Metastases are the most common liver tumor in the United States, up to 20 times more common than HCC.¹⁸ Metastatic lesions to the liver most commonly originate from primary tumors of the gallbladder, colon, stomach, pancreas, breast, and lung. Sonographically, they may be hypo-, iso-, or hyperechoic depending on their vascularity. They may or may not have a hypoechoic halo representing surrounding edema, as can also be seen with HCC. Many metastatic lesions are of similar echogenicity to the background liver, making their detection difficult or impossible. CEUS is an effective method to help combat this problem and improve lesion visibility on US. On CEUS, the appearance of metastatic disease on the arterial phase is variable depending on the vascularity of the lesion. Hypovascular metastases (i.e., gastrointestinal tumors, lung) are hypoenhancing on the arterial phase, whereas hypervascular metastases (i.e., neuroendocrine tumors, thyroid, renal) are hyperenhancing on the arterial phase (Fig. 34-9).
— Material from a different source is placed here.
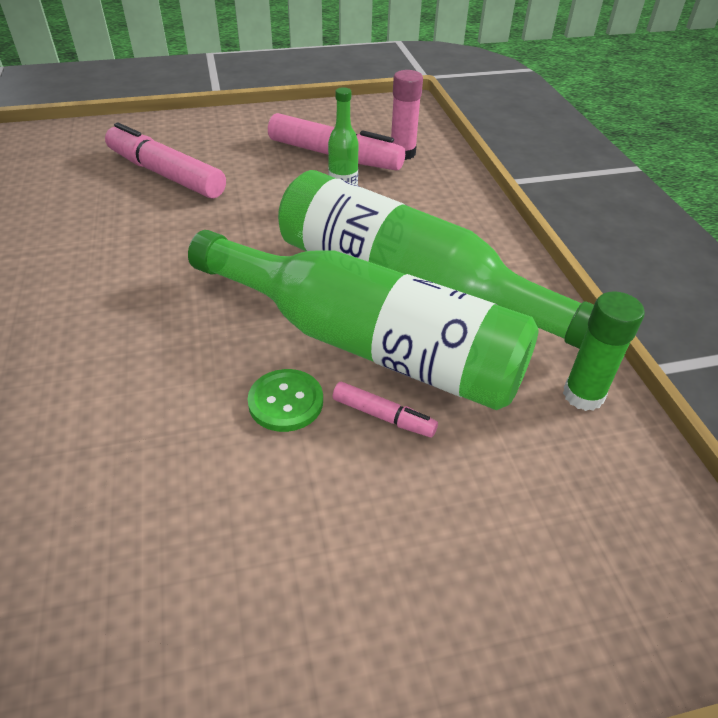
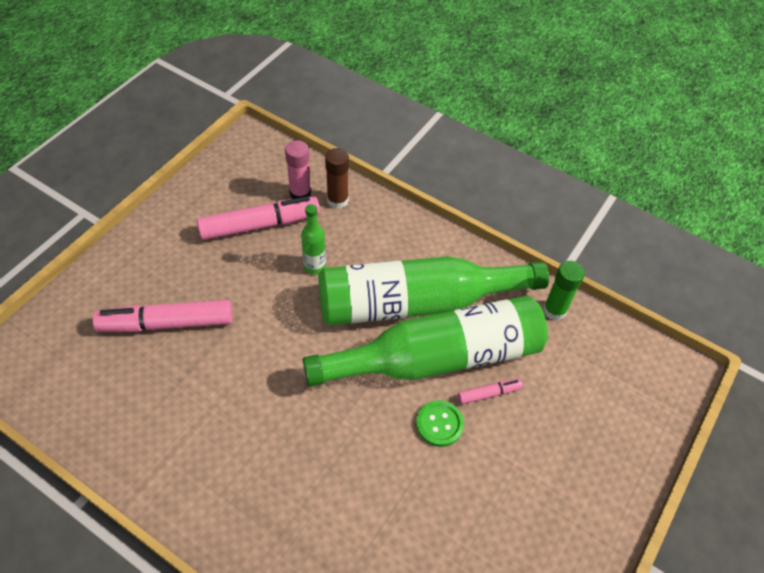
camera: 45 degrees left, 10 degrees up
(432, 173) = (337, 200): none -> brown glue stick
The portal venous and late phases are often more useful in detecting and characterizing metastases. On these phases, metastases often become more apparent as hypoenhancing defects. Taken together, this means that hypervascular metastases may have a similar enhancement pattern to HCC, with hyperenhancement on the arterial phase and washout on the portal venous and delayed phases. When detected initially on US, the diagnosis can be confirmed with tissue sampling.